= Henri Lemoine (fraudster) =

French fraudster

Henri Lemoine (fl. 1905-1908) was a French fraudster who claimed to be able to produce synthetic diamonds.

==Fraud==
In 1905, Lemoine contacted Sir Julius Wernher, British banker and one of the governors of De Beers Diamond Mines. He said he had discovered a process to produce gem-sized diamonds from coal and agreed to sell his invention if Wernher would be willing to invest to further his research. He invited Wernher to his laboratory in Paris to witness the process. Wernher took Francis Oats, a De Beers executive, and two other associates with him.

Lemoine invited his guests in and left the room; moments later he reappeared naked, to prove that he was not concealing any diamonds in his clothing.

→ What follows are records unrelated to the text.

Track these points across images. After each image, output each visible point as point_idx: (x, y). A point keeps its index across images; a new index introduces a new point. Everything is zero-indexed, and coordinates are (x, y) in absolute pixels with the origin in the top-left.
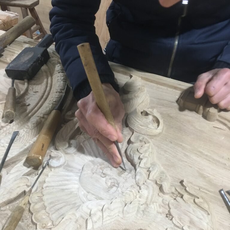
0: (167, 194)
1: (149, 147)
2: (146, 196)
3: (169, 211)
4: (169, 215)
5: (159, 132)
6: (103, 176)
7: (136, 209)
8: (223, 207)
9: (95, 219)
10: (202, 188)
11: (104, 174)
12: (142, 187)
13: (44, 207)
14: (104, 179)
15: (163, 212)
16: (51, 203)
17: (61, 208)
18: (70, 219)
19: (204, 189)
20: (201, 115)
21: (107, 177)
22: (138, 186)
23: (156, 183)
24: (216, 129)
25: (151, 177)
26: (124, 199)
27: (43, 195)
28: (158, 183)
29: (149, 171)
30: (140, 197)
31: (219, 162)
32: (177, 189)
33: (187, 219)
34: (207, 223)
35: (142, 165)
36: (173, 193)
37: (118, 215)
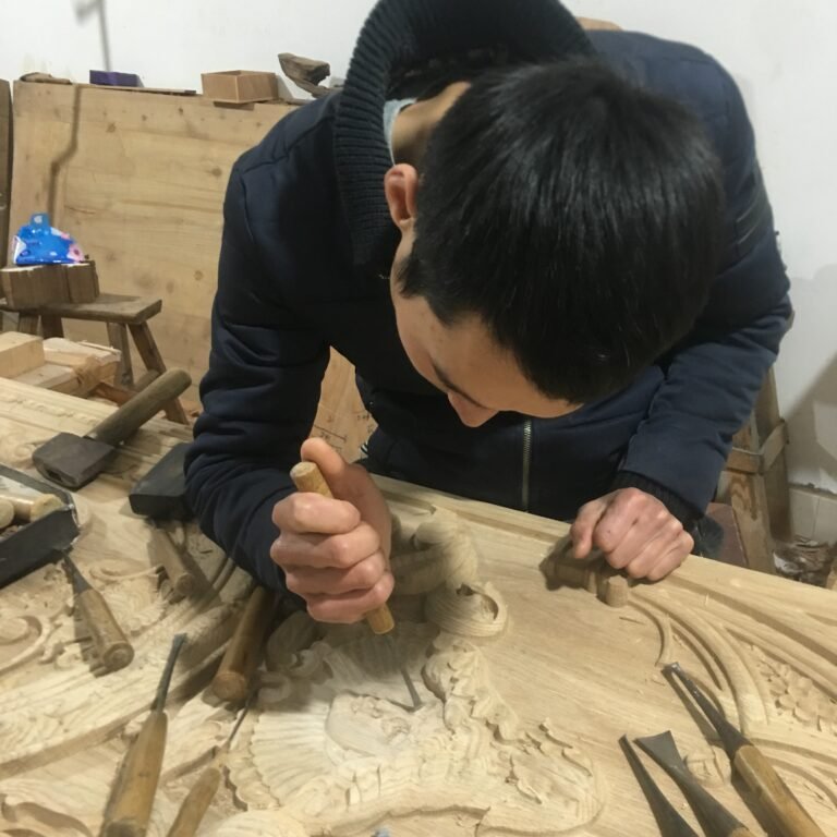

He mixed a number of substances including iron filings and coal into a small crucible, showed the mixture to his guests, and placed it into a furnace in the center of the room.

After fifteen minutes, Lemoine removed the hot crucible and let it cool. Then he picked a pair of tweezers and took out about twenty small, well-formed diamonds. Oats examined the diamonds and demanded that Lemoine repeat the procedure. He did so successfully.

Wernher offered to pay Lemoine to develop his invention if he would keep it a secret. Lemoine agreed and promised him an option to buy his secret formula, which he deposited in a London bank deposit box.

For the next three years, Sir Julius sent Lemoine a total of £64,000. Lemoine promised to build a factory to duplicate diamonds; actually he just took a picture of an electric plant in southern France and sent it to Sir Julius.

In 1908, a Persian jeweler revealed that he had sold Lemoine small diamonds that matched the description of the diamonds Lemoine had shown during the first demonstration. Lemoine was indicted for fraud.

In court, Lemoine continued to claim that his process was genuine but was unable to duplicate it for the judges. The secret formula was unsealed by a court order; it was a mixture of powdered carbon and sugar. Before the court could agree on his guilt, Lemoine left the country for parts unknown.

==In Literature==

"The Lemoine Affair" is a collection of literary pastiches by Marcel Proust, in which he spoofs the writing styles of several fellow French authors. The overall theme is Lemoine, his fraud and its outcome. Proust, himself, lost considerable money on the scheme.